Alonso Cueto

La puntualidad es un pacto entre los miembros de una comunidad cualquiera. Ese pacto, que supone una promesa, aparece en el anuncio de la hora de apertura y cierre de los locales públicos, en las citas programadas en ambientes de oficinas, de familias, de amigos, de parejas y en cualquier convivencia imaginable.

No siempre fue así. De acuerdo con los historiadores, el desarrollo de los ferrocarriles fue determinante para que los relojes adquirieran importancia. La llegada de un tren a una estación estaba programada a cierta hora y todos debían estar allí para abordarlo. El hecho de que los ingleses crearan el ferrocarril hizo que también crearan la puntualidad, rubro en el que lograron cierta merecida fama. El primer ferrocarril era un vagón tirado por unos caballos sobre unos rieles. Lo que podría llamarse la primera locomotora fue inventada en 1804 por Richard Trevithich, para servir como un tren minero en Gales. Unos años después, George Stephenson fabricaría la locomotora a vapor que cambiaría la noción y el sentido del tiempo en todo el mundo. Desde que los ingleses son puntuales se habla de “la hora inglesa”.

En el continente africano, por el contrario, así como en partes del Caribe, se popularizó la noción de “la hora africana” como parte de la costumbre de llegar tarde. Fue por eso que el expresidente de Costa de Marfil Laurent Gbagbo dedicó una campaña en el 2007 a mejorar la puntualidad en su país con el lema: “La hora africana está matando a África”. Algunos antropólogos, sin embargo, atribuyen la impuntualidad en el continente a una percepción “policrónica” del tiempo. Hubo otras campañas. En el año 1997, Fidel Ramos, entonces presidente de Filipinas, lanzó el proyecto “La semana de la puntualidad” y llegó una hora tarde al acto de presentación. Algunos países europeos no escapan de la mala fama. Peter Ustinov imaginaba el infierno como “puntualidad italiana, humor alemán y vino inglés”.

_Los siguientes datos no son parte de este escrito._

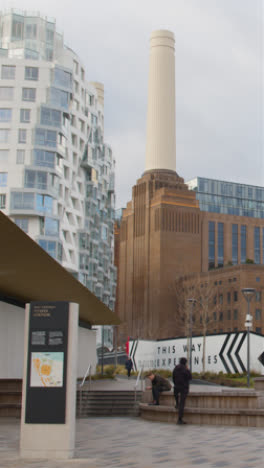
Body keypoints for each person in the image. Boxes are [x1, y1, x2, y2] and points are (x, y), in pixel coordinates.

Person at [173, 357, 192, 425]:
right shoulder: (185, 369)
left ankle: (177, 403)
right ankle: (179, 419)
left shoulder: (175, 368)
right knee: (182, 403)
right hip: (184, 387)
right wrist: (188, 369)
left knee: (176, 396)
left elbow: (173, 377)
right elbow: (190, 377)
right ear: (185, 363)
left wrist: (175, 384)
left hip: (176, 386)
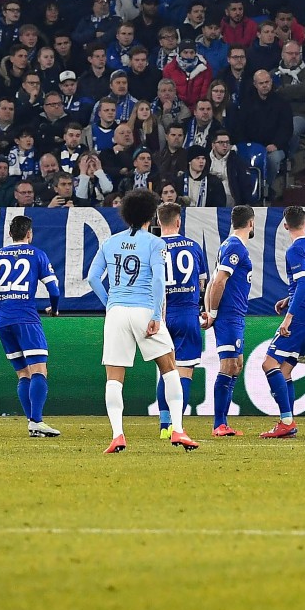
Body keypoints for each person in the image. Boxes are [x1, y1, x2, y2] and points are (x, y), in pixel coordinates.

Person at [88, 189, 198, 453]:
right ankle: (178, 430)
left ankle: (117, 435)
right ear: (151, 215)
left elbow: (93, 278)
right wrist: (156, 315)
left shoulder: (111, 242)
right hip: (143, 310)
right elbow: (158, 281)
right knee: (170, 366)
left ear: (126, 215)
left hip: (116, 312)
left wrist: (110, 304)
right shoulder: (155, 243)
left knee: (114, 377)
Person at [0, 214, 62, 438]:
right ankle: (37, 421)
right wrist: (54, 308)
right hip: (26, 318)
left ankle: (33, 423)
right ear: (29, 234)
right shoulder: (37, 255)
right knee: (39, 371)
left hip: (2, 320)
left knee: (23, 374)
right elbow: (54, 290)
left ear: (10, 234)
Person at [261, 206, 305, 439]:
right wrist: (288, 299)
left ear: (286, 226)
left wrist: (288, 317)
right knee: (285, 369)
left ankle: (286, 421)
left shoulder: (295, 250)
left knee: (269, 364)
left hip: (301, 317)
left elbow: (304, 285)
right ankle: (286, 422)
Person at [156, 203, 209, 440]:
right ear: (179, 222)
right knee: (184, 373)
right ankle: (177, 425)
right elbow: (202, 284)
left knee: (165, 371)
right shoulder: (194, 247)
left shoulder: (153, 247)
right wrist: (204, 309)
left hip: (162, 314)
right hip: (187, 314)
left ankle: (164, 425)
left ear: (159, 222)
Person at [204, 205, 255, 437]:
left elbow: (213, 279)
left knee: (237, 365)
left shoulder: (229, 245)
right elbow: (218, 283)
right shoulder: (235, 246)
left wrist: (208, 309)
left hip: (236, 315)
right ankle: (219, 424)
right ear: (251, 223)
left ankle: (223, 422)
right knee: (228, 366)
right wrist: (213, 313)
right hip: (228, 316)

Los peruanos y los latinoamericanos tenemos una fama merecida de impuntuales. Un presidente peruano hizo famosa la “hora Cabana”. Otro llegó tarde al debate presidencial porque se había detenido a comer un sándwich. Hemos inventado una frase para eximirnos de responsabilidad: “Me ganó la hora”. Recuerdo haber crecido adoctrinado en los códigos de la puntualidad local. Estaba admitido llegar tarde si la tardanza no pasaba de una hora.

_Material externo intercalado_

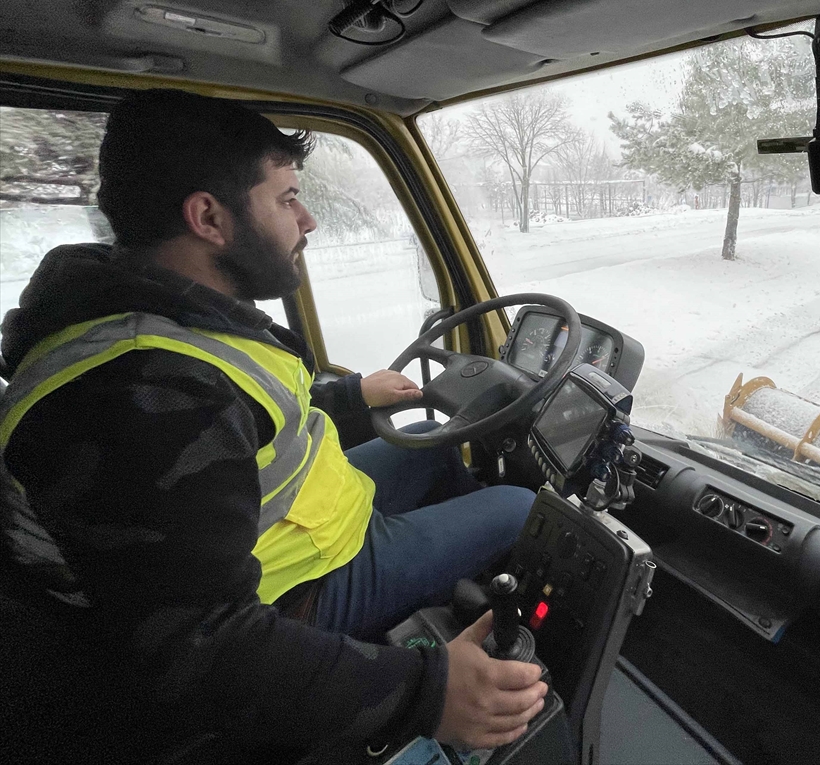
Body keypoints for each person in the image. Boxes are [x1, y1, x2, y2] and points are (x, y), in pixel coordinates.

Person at [0, 89, 545, 762]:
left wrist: (350, 397)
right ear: (208, 218)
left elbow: (250, 418)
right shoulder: (138, 395)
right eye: (286, 197)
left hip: (292, 527)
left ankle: (443, 594)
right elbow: (199, 644)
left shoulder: (162, 314)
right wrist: (423, 693)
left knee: (433, 458)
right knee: (524, 509)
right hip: (286, 595)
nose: (307, 219)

Y, sin embargo, uno puede decir que en los últimos años se ha formado una clase media emergente que ha promovido nuevas formas de relaciones laborales. Hace poco, mi esposa llamó a un trabajador que iba a reparar la cocina. La primera vez anunció que llegaría a las 8, y así fue. La segunda, al día siguiente, dijo que vendría a la misma hora, y llegó un minuto antes. No es el primer ejemplo que veo de puntualidad últimamente. Ahora recuerdo que hace algunas décadas incluso los programas de la televisión y la radio empezaban después de lo anunciado. El hecho de haberse convertido en empresas que venden publicidad, regida por unos horarios, seguramente contribuyó a la puntualidad de hoy en los medios. Hubo una época en la que se decía que solo empezaban a la hora señalada.

Alguna vez, en los años 80, tuve una reunión de trabajo con algunos amigos. Estábamos todos, menos uno. El que llegó tarde, al vernos, se deshizo en cariñosos insultos. Uno de ellos fue que éramos “unos puntuales de porquería”.

Podemos agregar que, en general, la puntualidad es un requisito para el progreso económico y social. Es un medidor de la marcha social. Creo que hoy somos un poco más puntuales que antes. Ya era hora.